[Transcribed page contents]
■ ■ ■

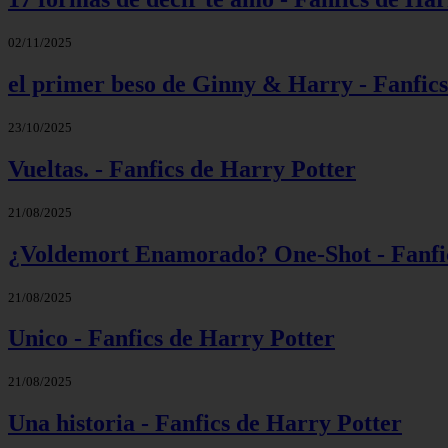
02/11/2025
el primer beso de Ginny & Harry - Fanfic
23/10/2025
Vueltas. - Fanfics de Harry Potter
21/08/2025
¿Voldemort Enamorado? One-Shot - Fanfic
21/08/2025
Unico - Fanfics de Harry Potter
21/08/2025
Una historia - Fanfics de Harry Potter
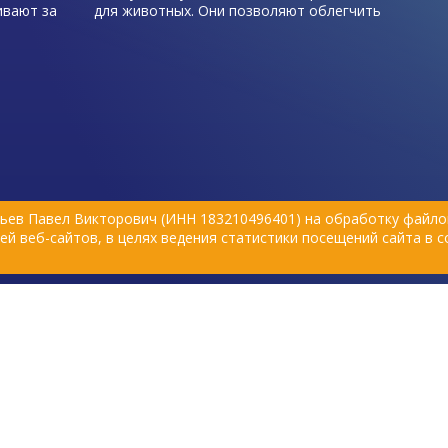
ивают за
для животных. Они позволяют облегчить
алечить
уход за питомцами: устранить
ю своей
неприятные запахи, путешествовать с
комфортом, улучшить качество жизни
ляющими
заболевших или пожилых любимцев.
Расскажем подробнее, чем удобны
памперсы для животных, пояса и
штанишки для собак.
ьев Павел Викторович (ИНН 183210496401) на обработку файлов
й веб-сайтов, в целях ведения статистики посещений сайта в 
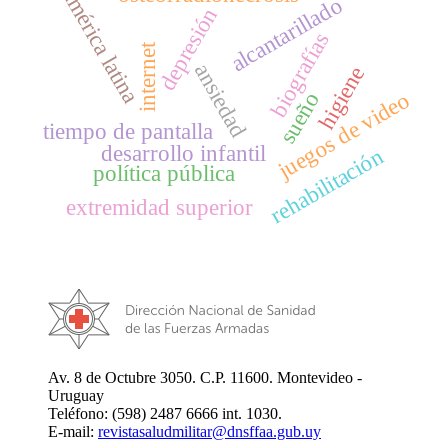
américa latina
alcantarillado
depresión
biografías
internet
ansiedad
higiene
juegos de video
sueño
tiempo de pantalla
desarrollo infantil
rehabilitación
política pública
extremidad superior
Av. 8 de Octubre 3050. C.P. 11600. Montevideo -
Uruguay
Teléfono: (598) 2487 6666 int. 1030.
E-mail:
revistasaludmilitar@dnsffaa.gub.uy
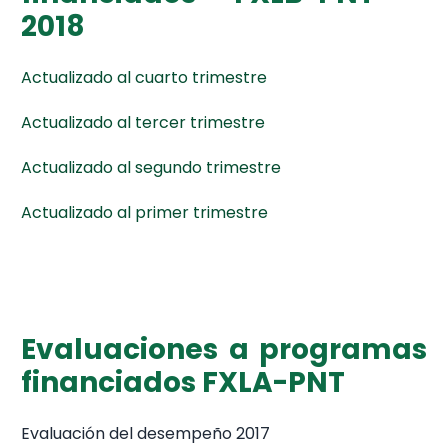
2018
Actualizado al cuarto trimestre
Actualizado al tercer trimestre
Actualizado al segundo trimestre
Actualizado al primer trimestre
Evaluaciones a programas
financiados FXLA-PNT
Evaluación del desempeño 2017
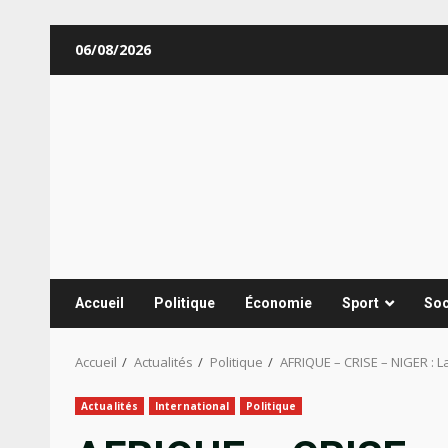
Aller
06/08/2026
au
contenu
Accueil
Politique
Économie
Sport
Soc
Accueil
Actualités
Politique
AFRIQUE – CRISE – NIGER :
Actualités
International
Politique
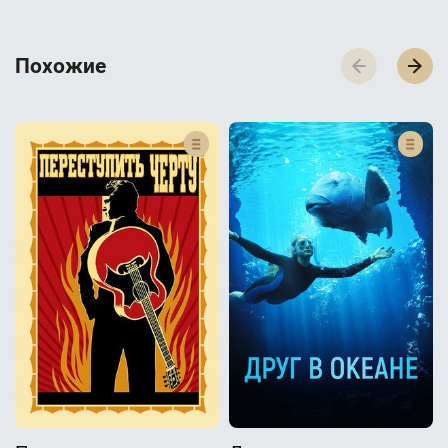
П­­­о­­­х­­­о­­­ж­­­и­­­е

■ ■ ■

Work task: Restate the data word for word and exclude every picture.

Output for this exercise:
02/11/2025
el primer beso de Ginny & Harry - Fanfic
23/10/2025
Vueltas. - Fanfics de Harry Potter
21/08/2025
¿Voldemort Enamorado? One-Shot - Fanfic
21/08/2025
Unico - Fanfics de Harry Potter
21/08/2025
Una historia - Fanfics de Harry Potter
ивают за
для животных. Они позволяют облегчить
алечить
уход за питомцами: устранить
ю своей
неприятные запахи, путешествовать с
комфортом, улучшить качество жизни
ляющими
заболевших или пожилых любимцев.
Расскажем подробнее, чем удобны
памперсы для животных, пояса и
штанишки для собак.
ьев Павел Викторович (ИНН 183210496401) на обработку файлов
й веб-сайтов, в целях ведения статистики посещений сайта в 
américa latina
alcantarillado
depresión
biografías
internet
ansiedad
higiene
juegos de video
sueño
tiempo de pantalla
desarrollo infantil
rehabilitación
política pública
extremidad superior
Av. 8 de Octubre 3050. C.P. 11600. Montevideo -
Uruguay
Teléfono: (598) 2487 6666 int. 1030.
E-mail:
revistasaludmilitar@dnsffaa.gub.uy
2018
Actualizado al cuarto trimestre
Actualizado al tercer trimestre
Actualizado al segundo trimestre
Actualizado al primer trimestre
Evaluaciones a programas
financiados FXLA-PNT
Evaluación del desempeño 2017
Aller
06/08/2026
au
contenu
Accueil
Politique
Économie
Sport
Soc
Accueil
Actualités
Politique
AFRIQUE – CRISE – NIGER :
Actualités
International
Politique
П­­­о­­­х­­­о­­­ж­­­и­­­е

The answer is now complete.